When you choose Customize installed packages and/or first boot script the default Installed Packages that appear in the list box aren't supposed to match those installed in the Official Stable versions?
Its notably missing Luci at least which should be on Stable versions ...
Or are they hardcoded somehow?

Can I get the list of packages installed by default on an official version to replace this list and match a custom build with the stable versions? That is without actually installing an official version and opkg list-installed...
I tried to get it from downloads.openwrt,org matching build dir but I'm not sure if I could use the list from config.buildinfo, the manifest file or where...

As far as I know, snapshots never contain Luci. You have to add it to the snapshot yourself – either in the Firmware Selector build your own firmware, build the firmware yourself on your machine, or install Luci through SSH (opkg update, opkg install luci).

1 Like

I was using a stable build (22.03.4), not SNAPSHOT (maybe it was not clear in the post, I edited it...)

@thorazine74 - You're not wrong here... if you customize the packages (and/or first boot scripts), even on a stable release version, it does require explicit specification of all of the desired packages -- including LuCI.
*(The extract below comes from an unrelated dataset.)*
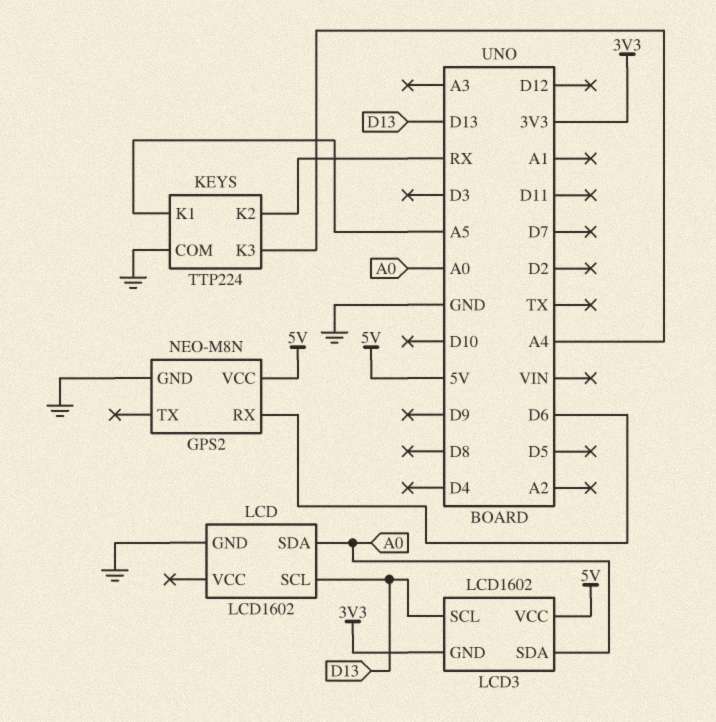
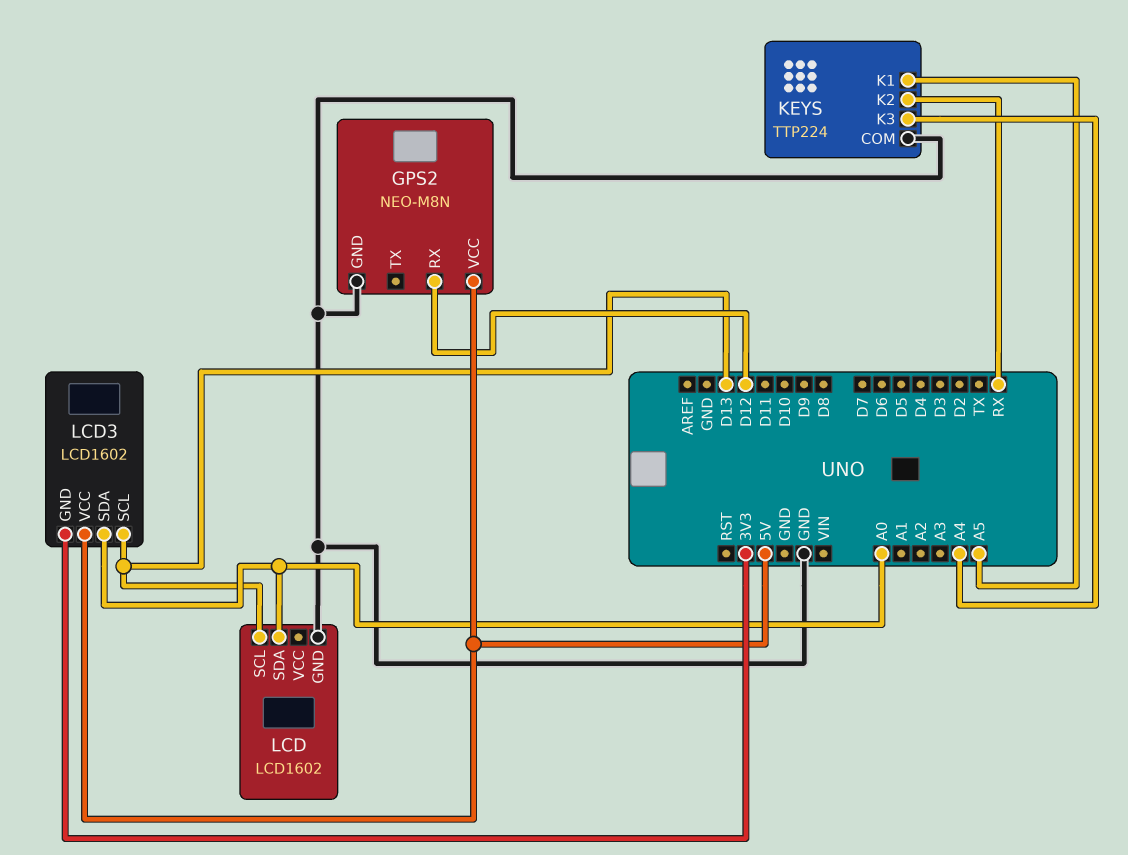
GPS2 pin RX: D6 -> D12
See this (not yet implemented, but could use more visibility -- voice your support if you agree it would be useful):

2 Likes

if you customize the packages (and/or first boot scripts), even on a stable release version, it does require explicit specification of all of the desired packages -- including LuCI.

But surely (and notwithstanding Add 2 or 3 "presets" to the online image builder) the list of packages that are pre-loaded into that Installed Packages list should be the full set that are available in the default pre-built-and-downloadable image -- i.e. so that by default, without adding or removing any packages, you get the same image as the pre-built downloadable image.
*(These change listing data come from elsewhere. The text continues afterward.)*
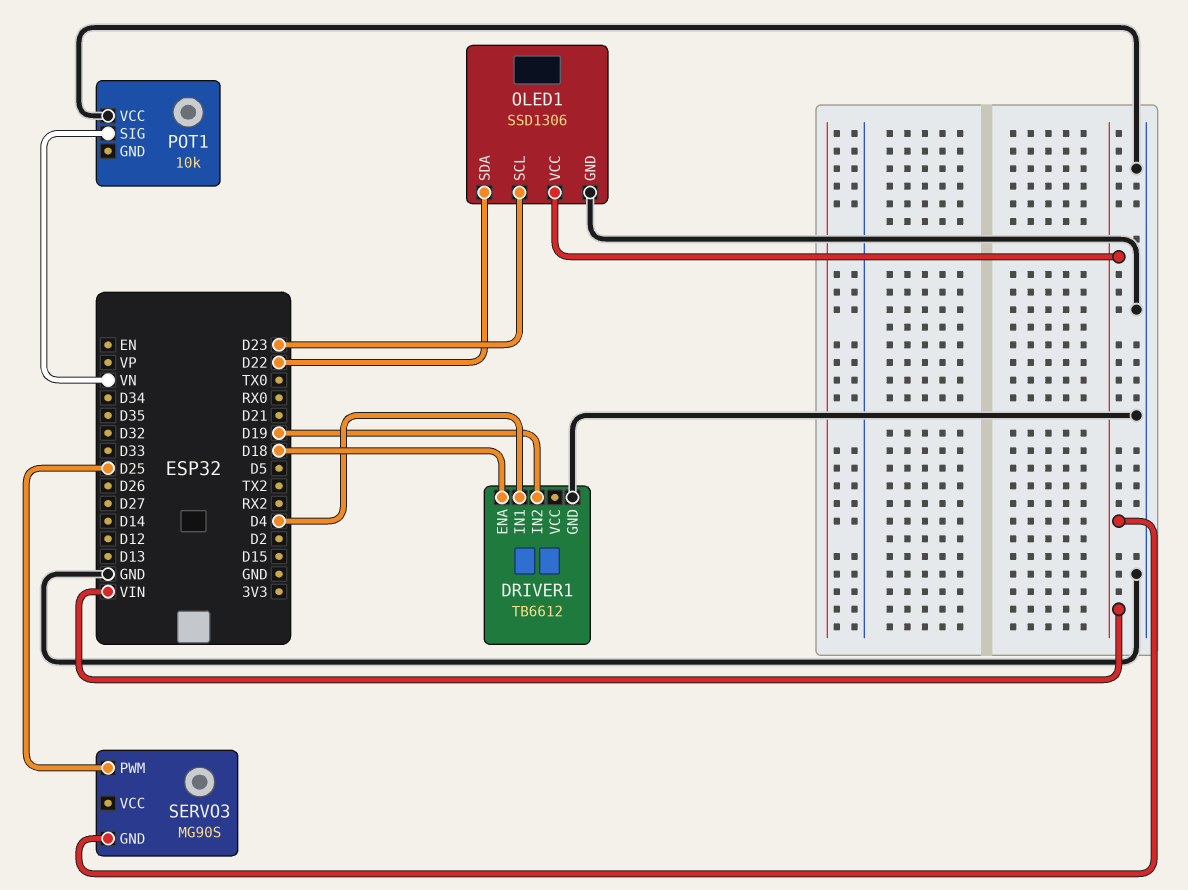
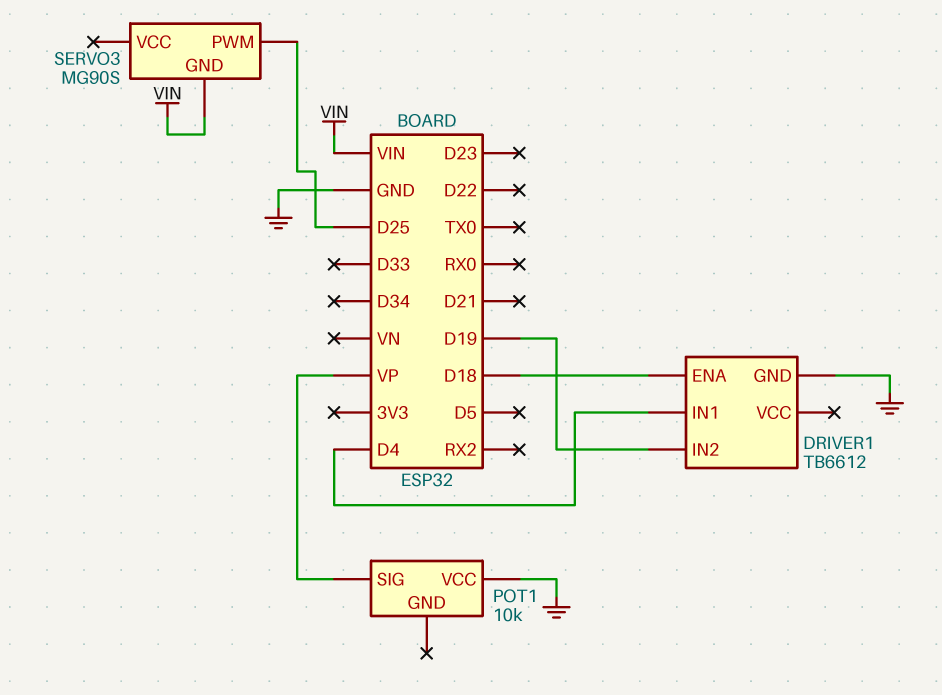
OLED1: SSD1306 -> none
OLED1 pin GND: GND -> none
OLED1 pin SCL: D23 -> none
OLED1 pin SDA: D22 -> none
OLED1 pin VCC: VIN -> none
POT1 pin SIG: VN -> VP

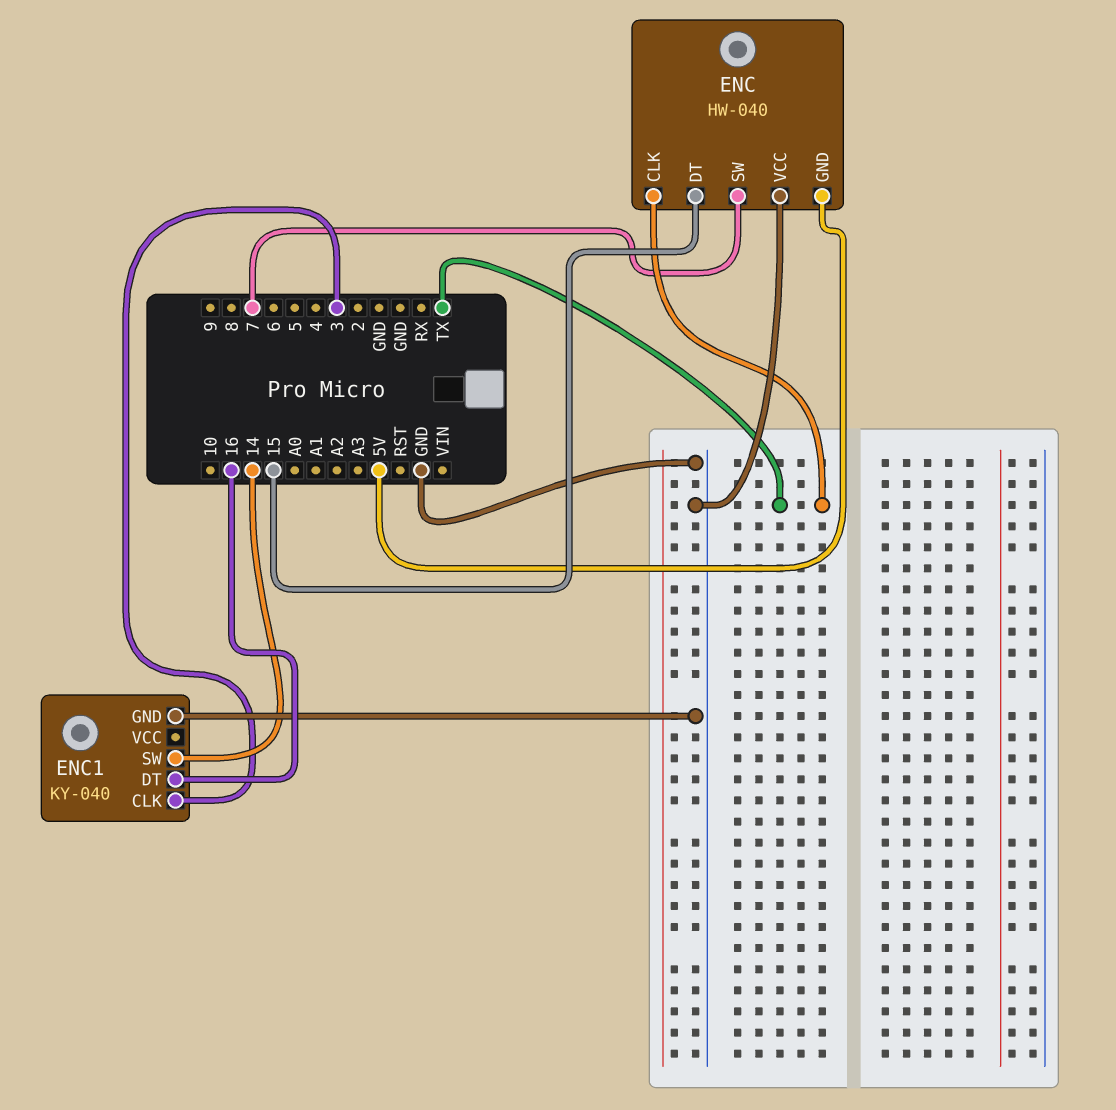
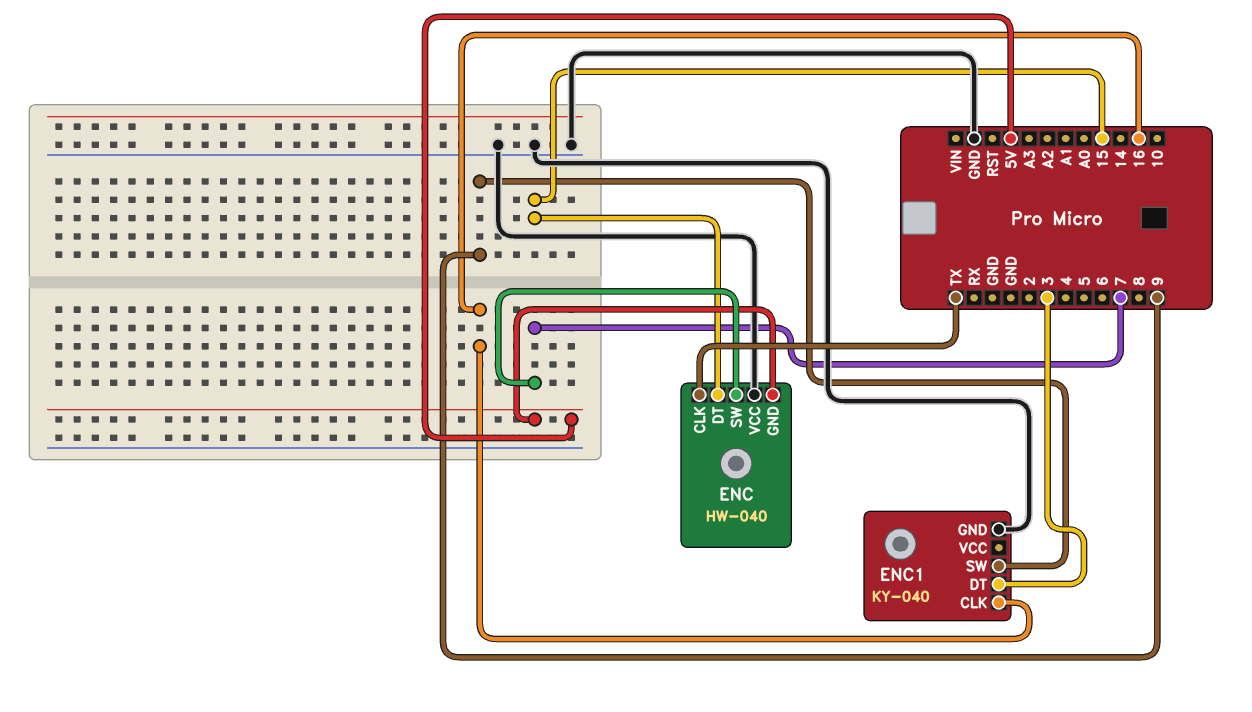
ENC1 pin CLK: 3 -> 16
ENC1 pin DT: 16 -> 3
ENC1 pin SW: 14 -> 9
That is, even without Add 2 or 3 "presets" to the online image builder completed, the default list of packages in that box should be what Add 2 or 3 "presets" to the online image builder proposes as Normal / stable release like image.

Anything different seems like it's not embracing the principle of least surprise.
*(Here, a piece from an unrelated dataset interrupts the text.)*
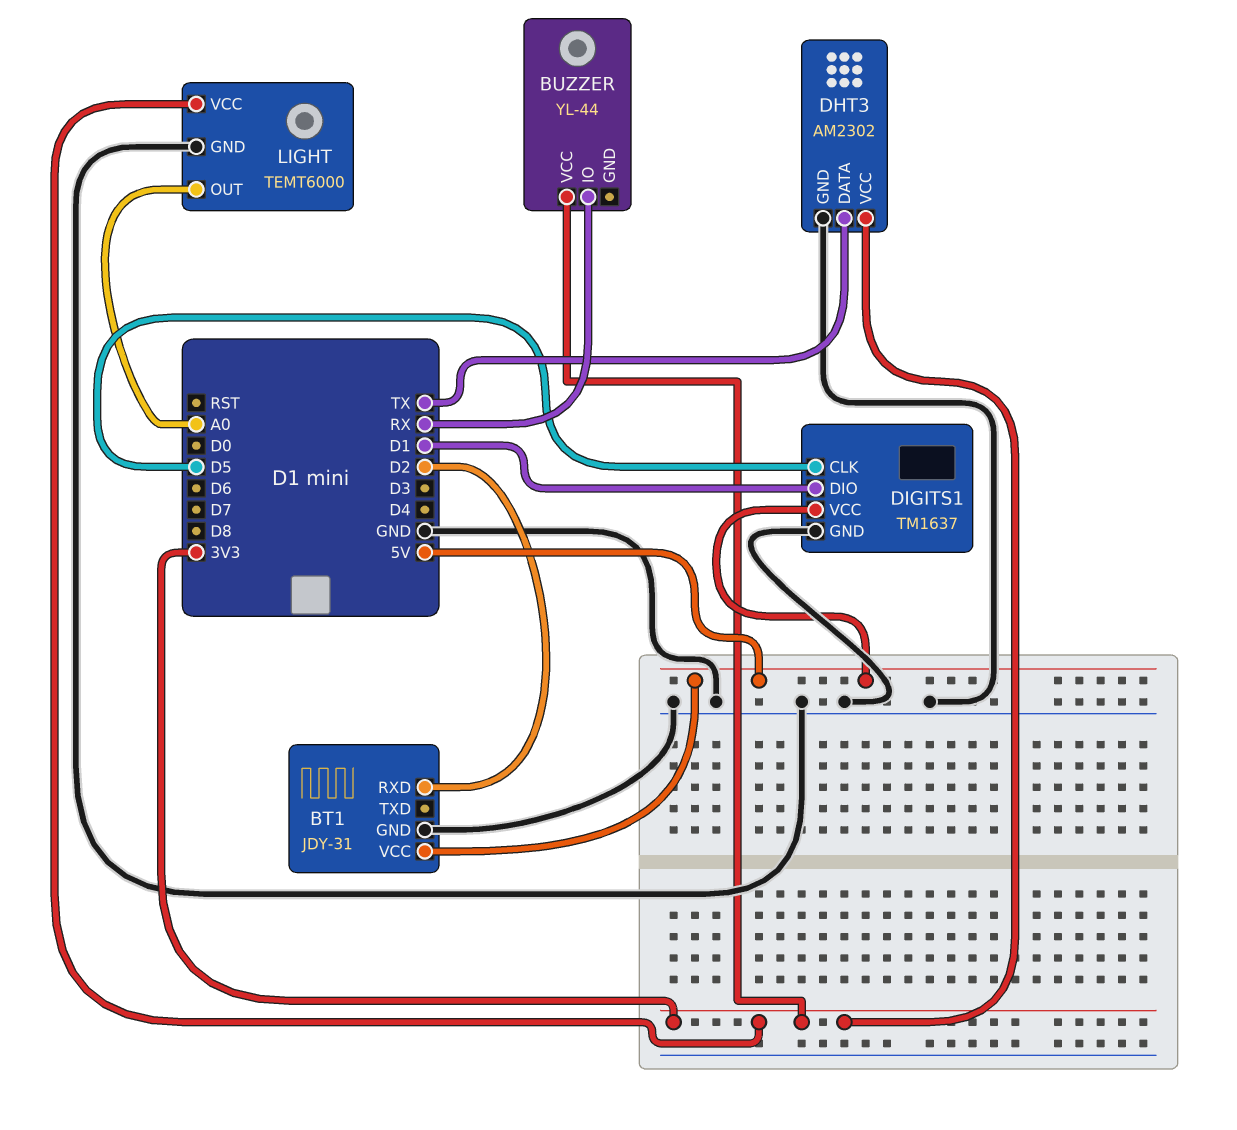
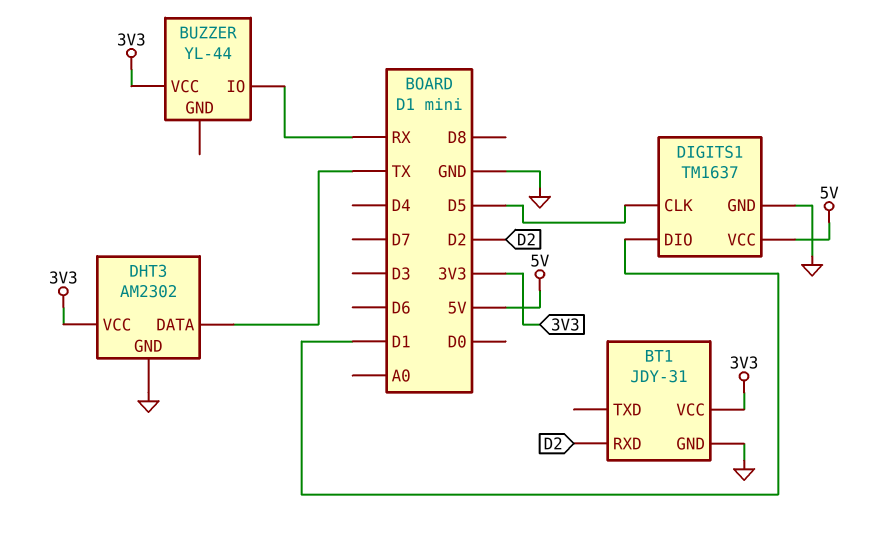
BT1 pin VCC: 5V -> 3V3
LIGHT: TEMT6000 -> none
LIGHT pin GND: GND -> none
LIGHT pin OUT: A0 -> none
LIGHT pin VCC: 3V3 -> none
Adding up to this, it looks like if you just want to add a first boot script, without changing the installed packages list, this is not posible with the current design (you get a build with the first boot script AND the customized packages list from the twistie, not the default packages list from the stable release, which is what I would expect to happen).
Shouldn't both options be available separately to turn on/off as long as the custom package list is not pulled from the base image you are customizing?
I don't know if its even posible to do this programmatically (fetch the default package list from the base image) so maybe I'm requesting something thats not feasible...

I don't disagree that this would be a better 'starting point' for customizing a standard release build. I'm not sure what the reasoning was for the packages that are included/excluded when you request a custom build, but I do think it would make sense for the default (for a release build) to start with an inclusive list of all normally included packages.